It was one of those days.

The hubby walked in from work and found me in the recliner, nursing the baby. The four-year-old was perched in front of the television, his eyes glued to the smiling faces on the screen singing, "It's a wonderful day, to go out and play, hey--maybe you can come along!" The two-year-old was lost somewhere in the house.

And there was no dinner in sight.

The husband, dear, sweet husband, took one look at the toy-strewn living room and innocently asked, "What did you do today?"

I bit my tongue.

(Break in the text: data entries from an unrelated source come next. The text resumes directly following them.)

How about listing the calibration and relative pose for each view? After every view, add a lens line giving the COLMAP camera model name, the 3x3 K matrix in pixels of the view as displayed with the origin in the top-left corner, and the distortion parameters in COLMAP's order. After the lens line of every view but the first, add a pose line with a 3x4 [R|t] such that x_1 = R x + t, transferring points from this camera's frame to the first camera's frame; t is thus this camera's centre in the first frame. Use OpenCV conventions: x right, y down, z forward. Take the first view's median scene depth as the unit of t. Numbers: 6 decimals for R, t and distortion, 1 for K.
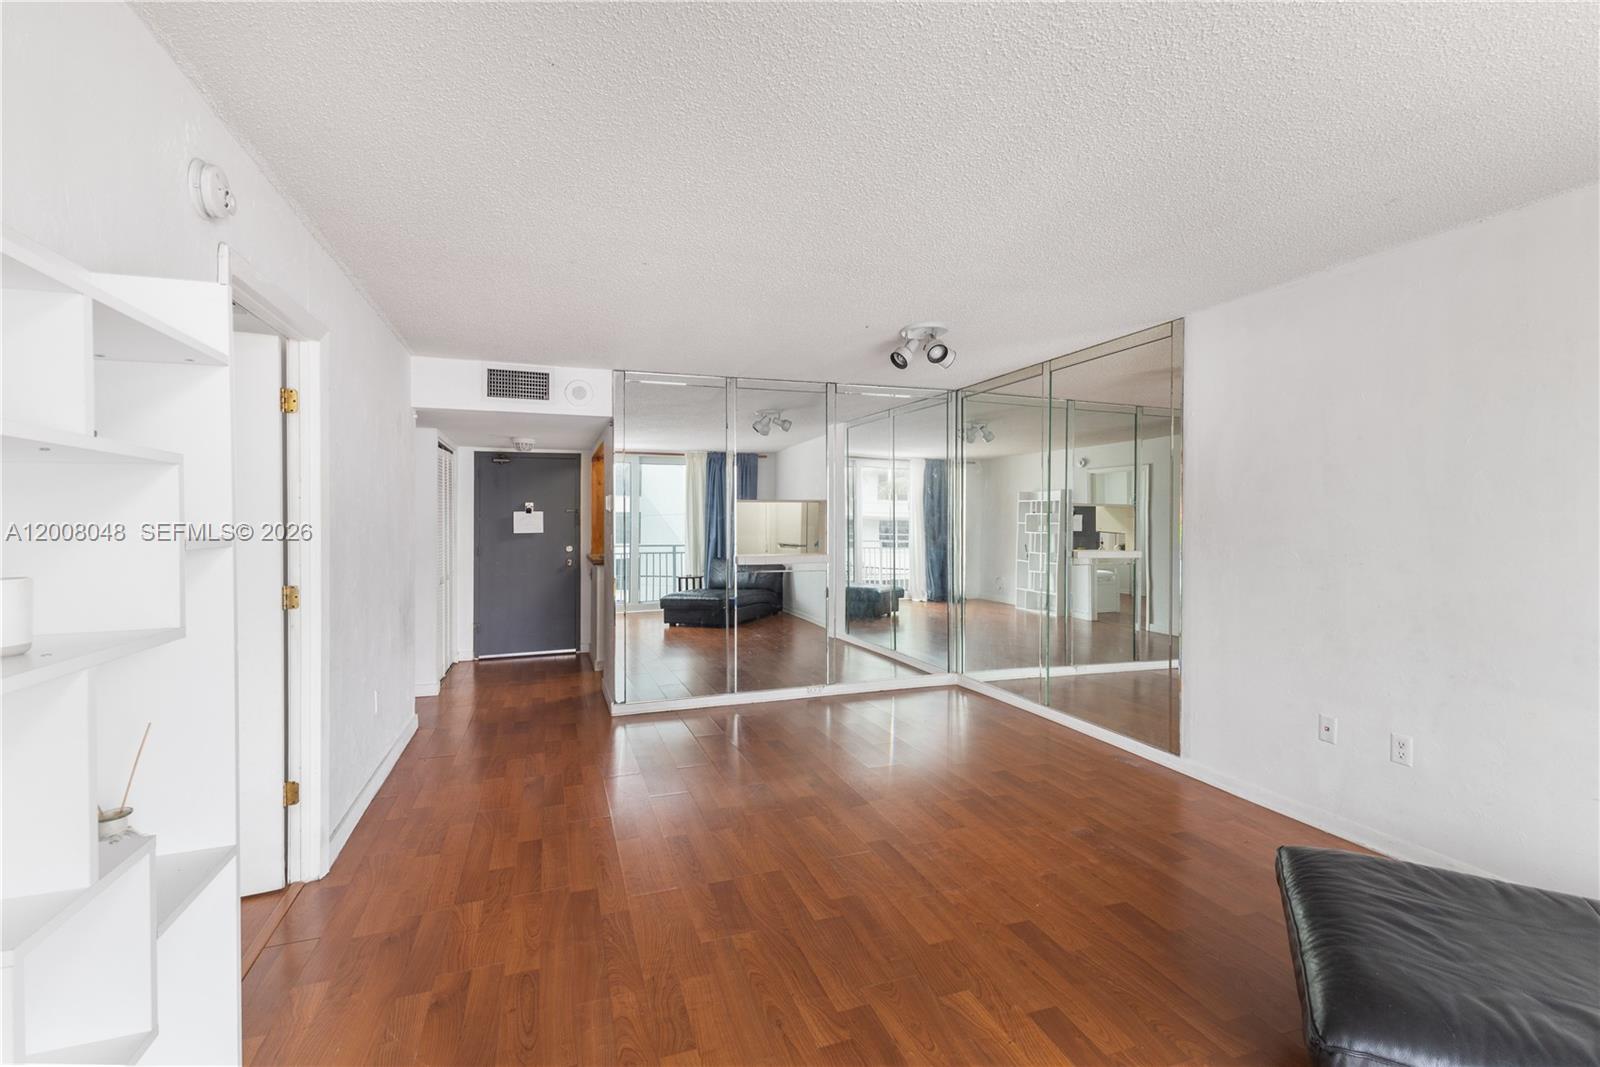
lens RADIAL K [[697.8, 0, 786.7], [0, 697.8, 524.2], [0, 0, 1]] dist [0.014914, -0.003116]
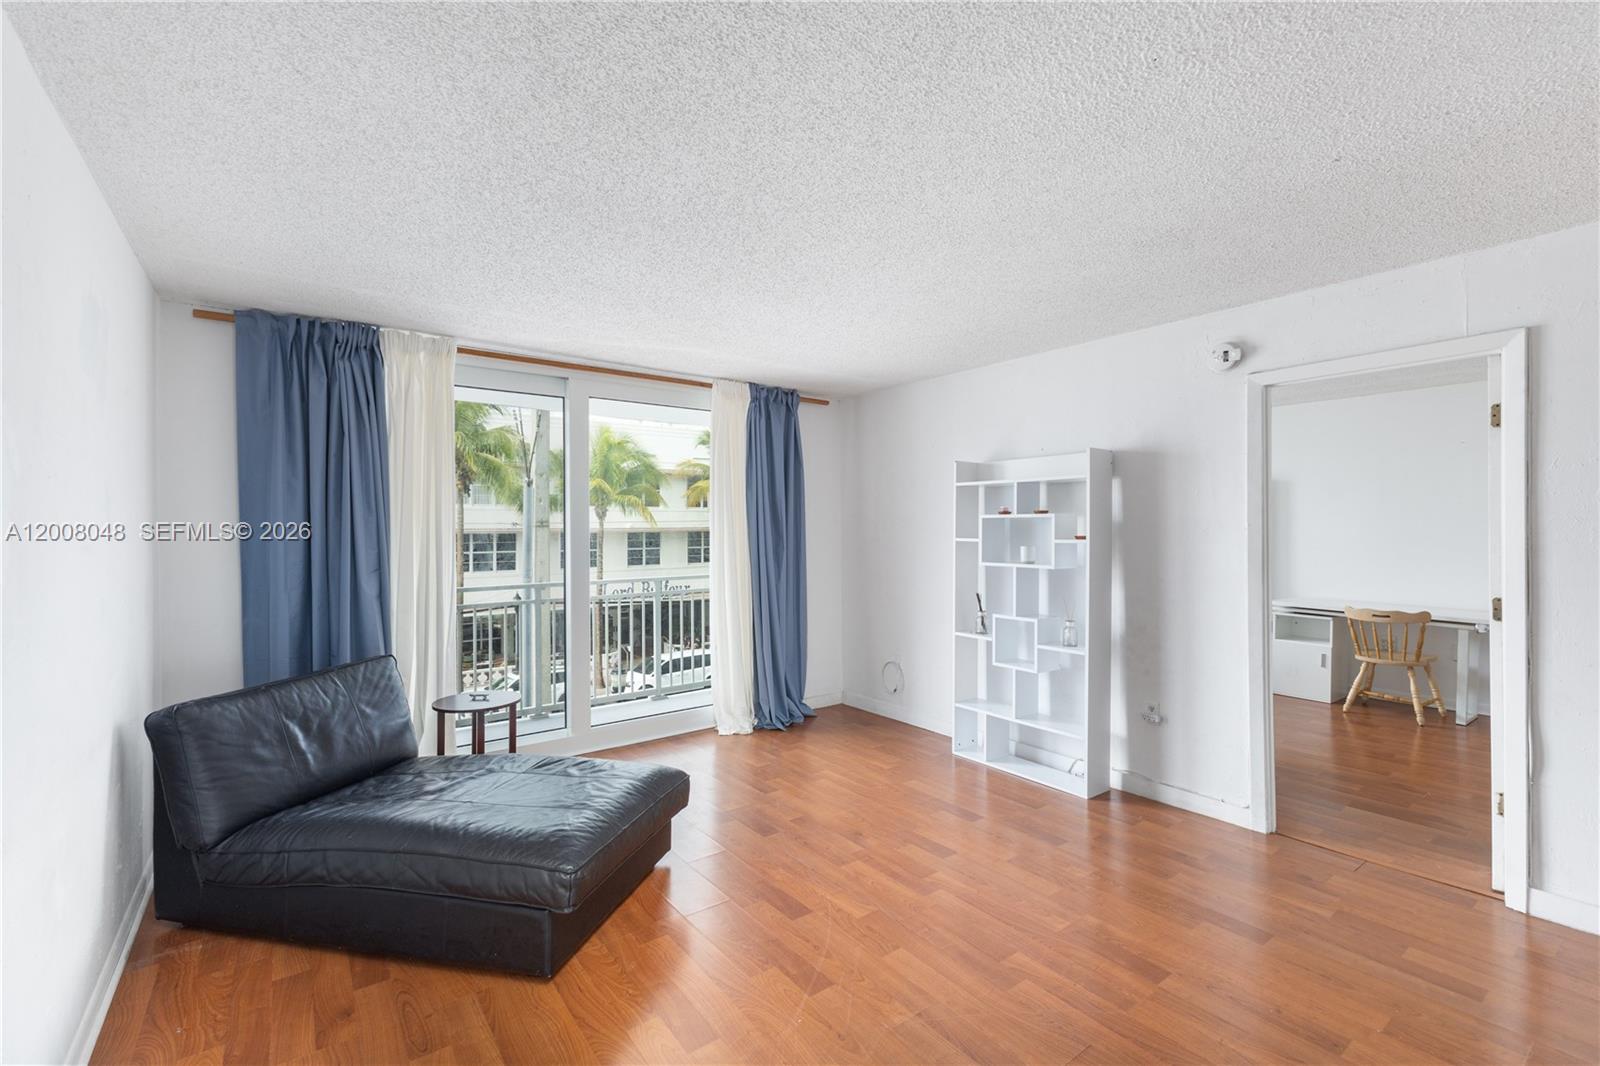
lens RADIAL K [[697.8, 0, 791.0], [0, 697.8, 527.4], [0, 0, 1]] dist [0.014914, -0.003116]
pose [[-0.953924, 0.005316, -0.300000, 0.634482], [0.002515, 0.999950, 0.009722, -0.031340], [0.300037, 0.008520, -0.953890, 1.840211]]
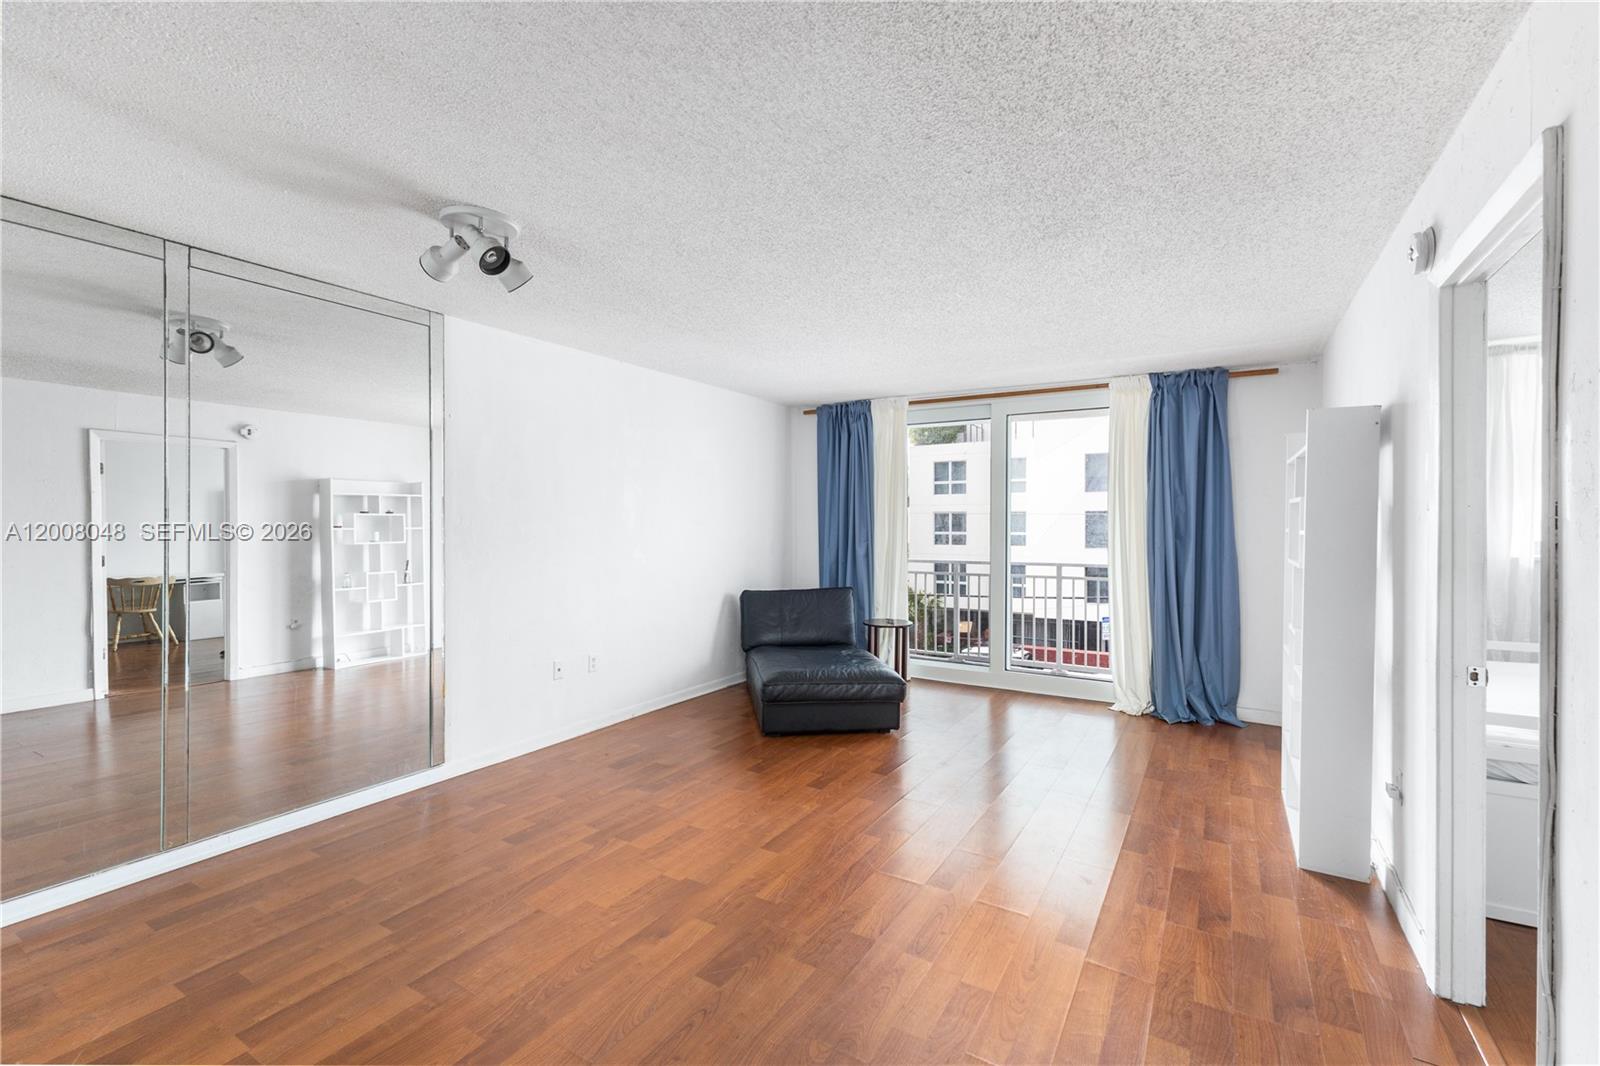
lens RADIAL K [[697.8, 0, 800.8], [0, 697.8, 525.4], [0, 0, 1]] dist [0.014914, -0.003116]
pose [[-0.636494, -0.005561, 0.771261, -0.819835], [0.007119, 0.999889, 0.013084, -0.019586], [-0.771248, 0.013819, -0.636384, 1.978486]]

Oh yes, I clamped down on my tongue and was happy that my arms were wrapped around the nursing baby to keep me from using American Sign Language in angry tones.

The hubby started picking up toys and putting them in the bin organizer. "You really need to get the kids to start picking up after themselves," he said.

You see, it wasn't always this way. When child number one came along, the bin organizer had the toys neatly organized according to toy type and function. When child number three arrived, it was all I could do to clear a path from the living room to the kitchen.

So the husband, silly him, thought that we'd (I?) be able to keep a tidy, organized house with the usual three-course dinner on the table.

Somehow, we underestimated the amount of stress that comes with managing three kids, two years apart. Kids that liked to scream, whine and toss a tantrum on the floor now and then. And one of the kids, who, at the age of three, decided to test his throwing ability with a newly-found rock brought in from outside. He managed to throw it from the back entry in the kitchen, clear across the living room and through the front window. The rock carved a neat hole in the first pane of the window and settled to the floor.

Prior to that day, I had been building up stress and was mad at the hubby. Where was the romantic guy who would give me back-rubs? Where was the guy who said, "Honey, why don't you go relax in a hot bath?" And where was the guy who appreciated my cooking?

Speaking of cooking, the hubby then asked what was for dinner. Ah, but he said it with a bit of an attitude. Or, perhaps in my stress-induced, lack-of-appreciation state, I misunderstood his intentions.

So I walked out.

That's right, I found myself going on strike. I picked up a book that I had been planning to read for a while, got in the car and drove to a local restaurant. I discovered the incredible bliss of being waited on while enjoying uninterrupted reading.

I arrived home to a very crabby husband who did not appreciate the abandonment. I put the kids to bed and settled in bed myself. He stayed up to watch TV. Both of us were too mad to talk.

The next day, we still hadn't resolved our issues. So I called a close friend, also a mom of three and desperate to get out, and she joined me for dinner that night. The kids were fed but there was no dinner waiting for the hubby. He walked in--and I walked out before he knew what was happening.

I enjoyed another dinner in a state of uninterrupted bliss.

So when I arrived home, the dishes were piled in the sink and the toys still strewn around. The hubby was juggling a screaming baby and the other two were wrestling around on the floor. The two-year old looked as if she desperately needed a diaper change.

"We have to talk," growled the hubby.

It took one more day of striking and lots of talking before we both reached an understanding. The hubby learned what it was like to juggle my end of the parenting deal and he developed some empathy as a result.

I look back at the three-day strike with some fondness-- after all, it isn't every day that I get to have dinner out three days in a row.